Per l’anagrafe e per il titolo del libro (25: due anni dopo l’esordio felice I miei stupidi intenti, ancora per Sellerio), il protagonista Gero è un adulto. Ma tutto, nella contratta scrittura impressionista con cui l’autore Bernardo Zannoni ce lo presenta, ci dice il contrario. La «dissoluzione» dei genitori, che hanno abbandonato Gero ancora in fasce, non ha lasciato in lui tracce per l’odio, spunti per malesseri e conflitti. Un grande talento (indimostrato, esclusi tre-quattro cenni rapidi) per la fotografia compensa l’ignavia di Gero, un «ciccione» che non studia e non ha mai lavorato. Nella città di riviera da cui non si è mai allontanato, divide il suo tempo fra una “villa” ereditata dai genitori (che abita come un gatto abiterebbe uno scatolone) e la casa di sua zia Clotilde, ex-pompiera obesa, immobilizzata davanti al televisore.
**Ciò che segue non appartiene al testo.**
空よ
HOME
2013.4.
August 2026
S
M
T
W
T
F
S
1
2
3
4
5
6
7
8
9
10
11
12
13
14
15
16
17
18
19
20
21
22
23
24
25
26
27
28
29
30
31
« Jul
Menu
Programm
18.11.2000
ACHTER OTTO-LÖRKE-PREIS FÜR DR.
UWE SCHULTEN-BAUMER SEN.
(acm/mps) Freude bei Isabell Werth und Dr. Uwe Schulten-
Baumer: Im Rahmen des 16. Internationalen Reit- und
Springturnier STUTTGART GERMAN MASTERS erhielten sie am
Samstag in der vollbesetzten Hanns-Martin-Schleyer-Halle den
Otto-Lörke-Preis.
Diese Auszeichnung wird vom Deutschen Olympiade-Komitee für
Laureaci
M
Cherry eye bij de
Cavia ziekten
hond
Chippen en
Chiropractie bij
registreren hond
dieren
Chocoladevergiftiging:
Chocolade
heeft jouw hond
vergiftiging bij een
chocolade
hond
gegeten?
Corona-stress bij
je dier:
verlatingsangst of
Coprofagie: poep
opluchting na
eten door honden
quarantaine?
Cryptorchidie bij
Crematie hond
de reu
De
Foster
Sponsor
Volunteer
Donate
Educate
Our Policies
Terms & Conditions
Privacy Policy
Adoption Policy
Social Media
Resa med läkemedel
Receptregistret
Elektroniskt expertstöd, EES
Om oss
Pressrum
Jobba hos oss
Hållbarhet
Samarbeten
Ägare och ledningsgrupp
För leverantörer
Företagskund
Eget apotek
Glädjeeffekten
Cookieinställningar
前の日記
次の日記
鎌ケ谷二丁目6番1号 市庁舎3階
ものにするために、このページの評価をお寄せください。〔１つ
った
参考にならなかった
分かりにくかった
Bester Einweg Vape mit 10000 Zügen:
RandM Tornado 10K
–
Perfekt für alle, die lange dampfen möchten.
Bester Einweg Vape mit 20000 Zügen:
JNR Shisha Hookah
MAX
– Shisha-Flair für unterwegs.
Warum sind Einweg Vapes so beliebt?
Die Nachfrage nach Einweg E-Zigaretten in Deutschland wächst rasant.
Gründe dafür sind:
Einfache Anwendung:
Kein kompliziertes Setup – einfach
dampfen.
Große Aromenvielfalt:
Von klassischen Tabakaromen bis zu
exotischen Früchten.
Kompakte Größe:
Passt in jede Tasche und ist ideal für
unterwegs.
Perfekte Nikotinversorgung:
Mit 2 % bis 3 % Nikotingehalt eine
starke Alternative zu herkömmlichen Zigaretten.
Famiglia a parte, sappiamo di una relazione con una coetanea, finita da qualche anno; di una vicina di casa adolescente (Betta), incinta e bellissima, ma irraggiungibile, già impegnata con Martin (che lavora al mattatoio cittadino e non si cura di lei); e di un paio di amici. C’è Tommy, che ha tentato il suicidio nel bagno del bar del paese, a suggerire a Gero, con la sua assenza densa, una soluzione all’incapacità di crescere («L’ultimo ricordo fu il lavandino del bagno, scarlatto, con dei grumi vicino allo scarico. Sembrava ci avesse gettato dentro l’anima»); e Amon, bellissimo e fragile, che con le sue nevrosi di controllo e le cicliche crisi di gelosia verso la fidanzata Isidora suggerisce che si può restare al mondo puntellandosi sul proprio malessere invece di combatterlo («“Viviamo in una Grande Gabbia […] E tutto quello che ci rende felici, invece di liberarci, è restringerla ancora di più”»). 

Quelli che potevano sembrare pregi accidentali di uno stile inconsapevole si sono rivelati i denti da carne con cui lo scrittore Zannoni è nato, e non intende mollare la carne del lettore

È vano riassumere 25, non perché la trama sia complicata: piuttosto, la storia in sé conta meno dei personaggi e dei loro incontri. Come era palese in I miei stupidi intenti25 non si gioca su quello che succede e su come gli avvenimenti intacchino le psicologie, ma predilige le opzioni dello storytelling fiabesco.